Stored items
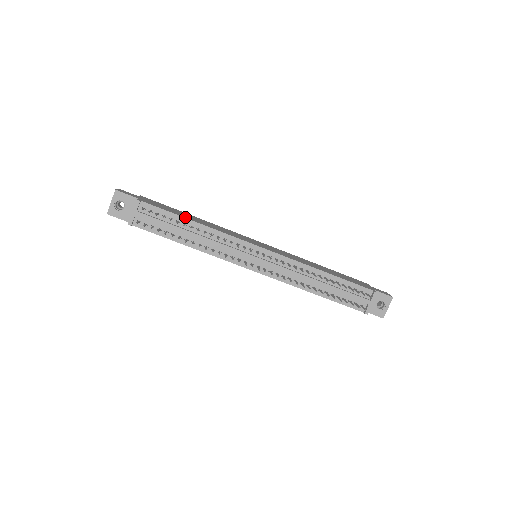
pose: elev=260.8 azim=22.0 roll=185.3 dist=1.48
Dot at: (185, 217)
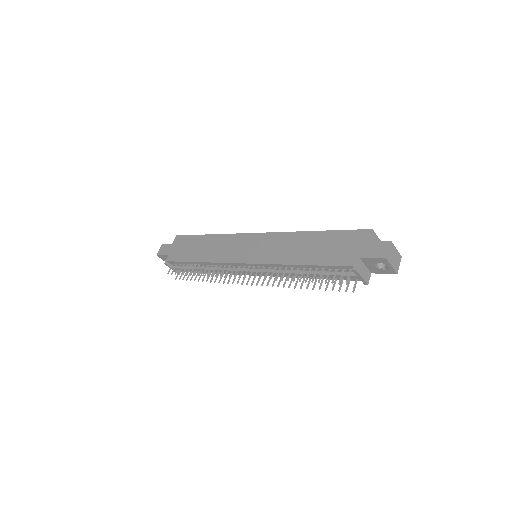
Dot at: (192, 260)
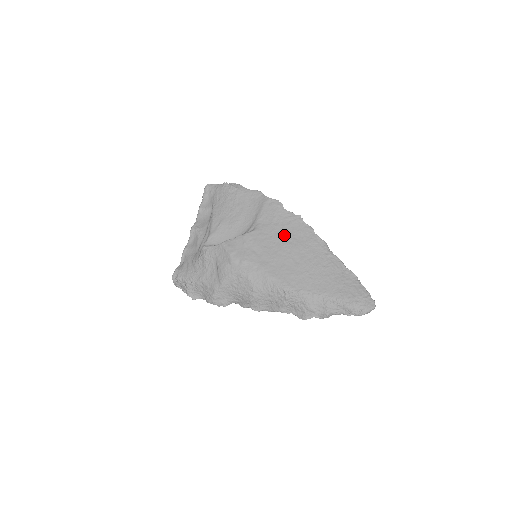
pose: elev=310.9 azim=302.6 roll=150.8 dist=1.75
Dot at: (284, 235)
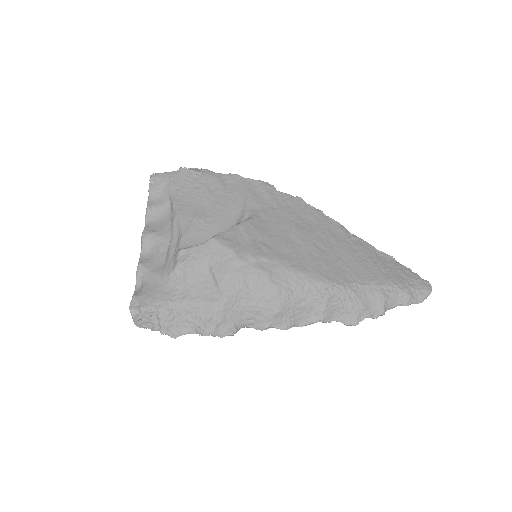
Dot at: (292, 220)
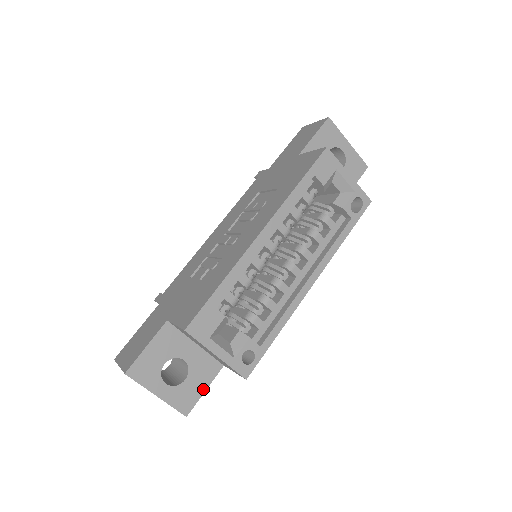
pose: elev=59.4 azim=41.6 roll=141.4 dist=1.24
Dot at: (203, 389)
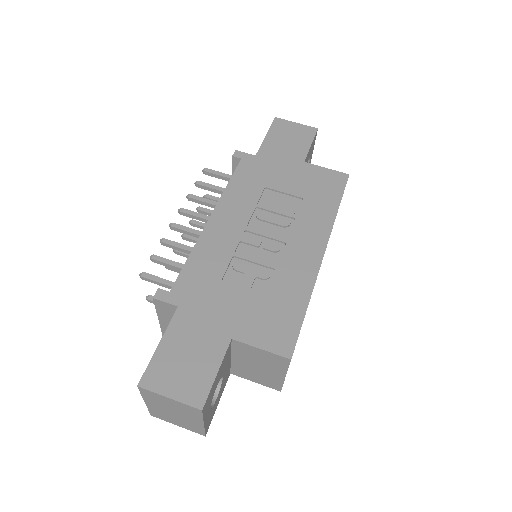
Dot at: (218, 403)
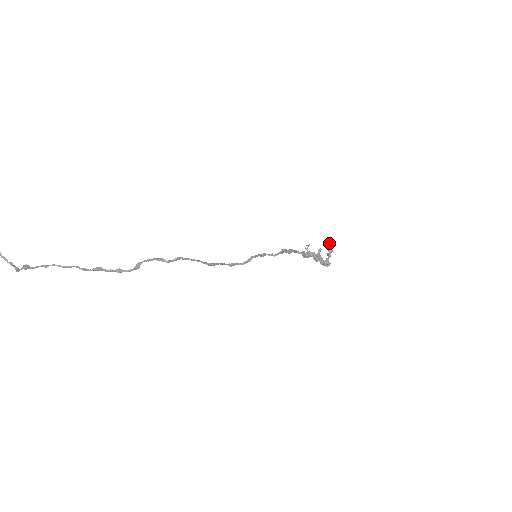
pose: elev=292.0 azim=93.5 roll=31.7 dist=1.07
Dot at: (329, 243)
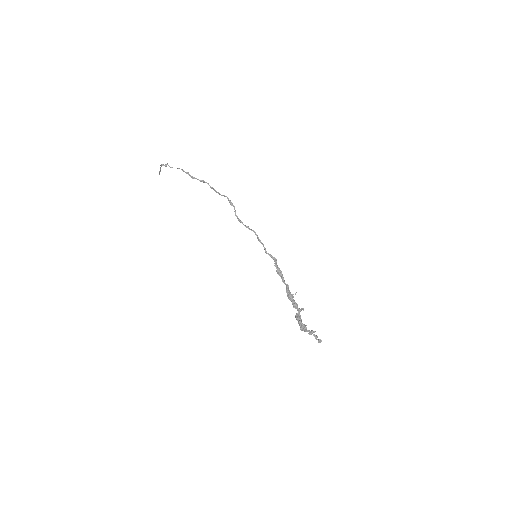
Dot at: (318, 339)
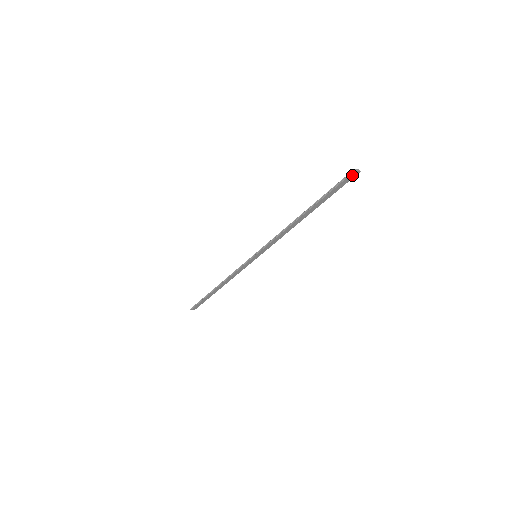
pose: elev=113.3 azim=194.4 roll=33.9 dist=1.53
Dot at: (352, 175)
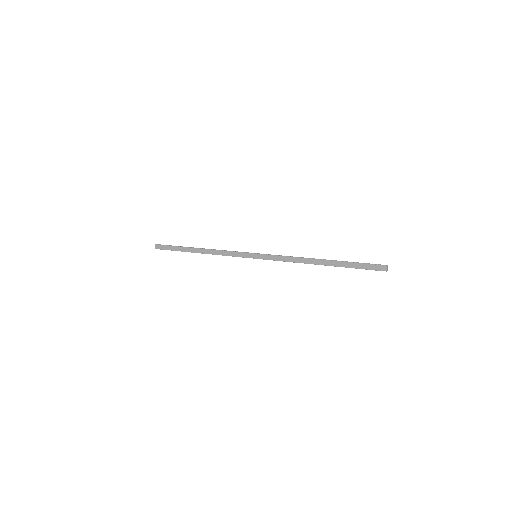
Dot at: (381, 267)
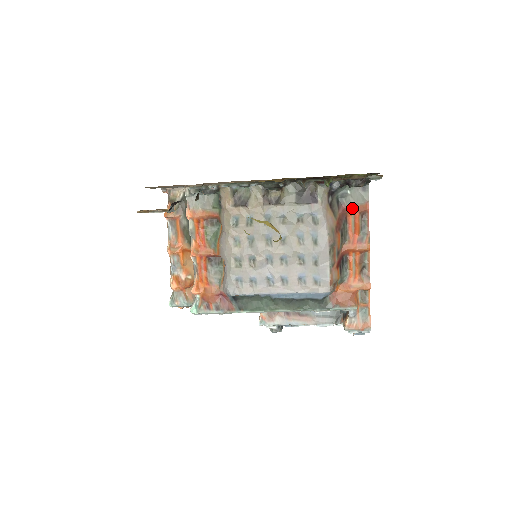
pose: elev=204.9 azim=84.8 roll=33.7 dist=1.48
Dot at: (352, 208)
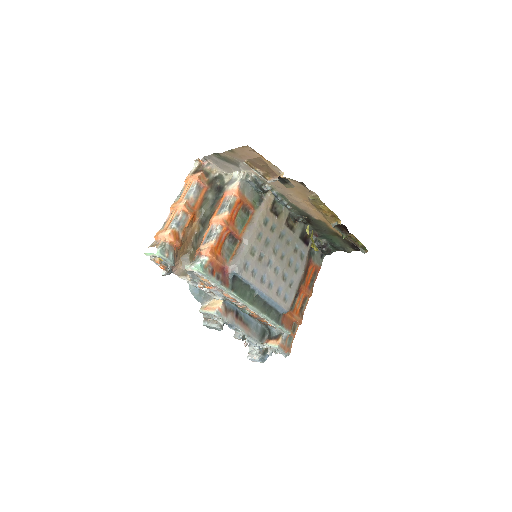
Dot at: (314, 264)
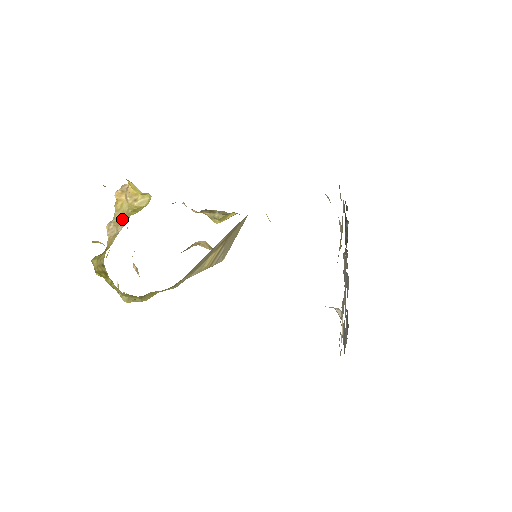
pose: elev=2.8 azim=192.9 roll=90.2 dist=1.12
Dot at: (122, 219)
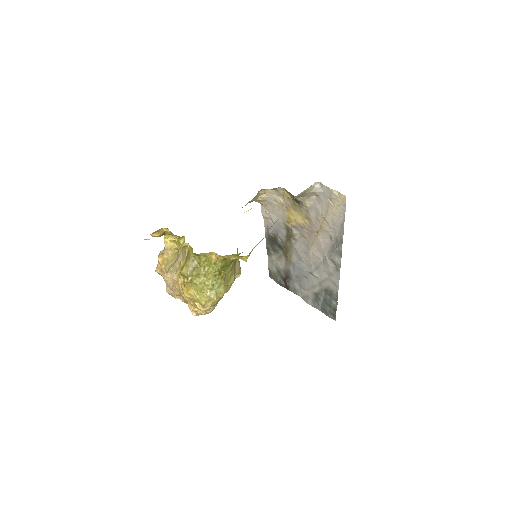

→ **Short problem**: Go through all the rows above and switch every "pose" to "camera", leaving everything else unchanged. Do not include the pictures in your answer.

→ **Written reply**:
camera: elev=260.8 azim=22.0 roll=185.3 dist=1.48
Dot at: (185, 217)
Dot at: (192, 260)
camera: elev=310.9 azim=302.6 roll=150.8 dist=1.75
Dot at: (284, 235)
Dot at: (292, 220)
camera: elev=59.4 azim=41.6 roll=141.4 dist=1.24
Dot at: (203, 389)
Dot at: (218, 403)
camera: elev=292.0 azim=93.5 roll=31.7 dist=1.07
Dot at: (329, 243)
Dot at: (318, 339)
camera: elev=113.3 azim=194.4 roll=33.9 dist=1.53
Dot at: (352, 175)
Dot at: (381, 267)
camera: elev=204.9 azim=84.8 roll=33.7 dist=1.48
Dot at: (352, 208)
Dot at: (314, 264)
camera: elev=2.8 azim=192.9 roll=90.2 dist=1.12
Dot at: (122, 219)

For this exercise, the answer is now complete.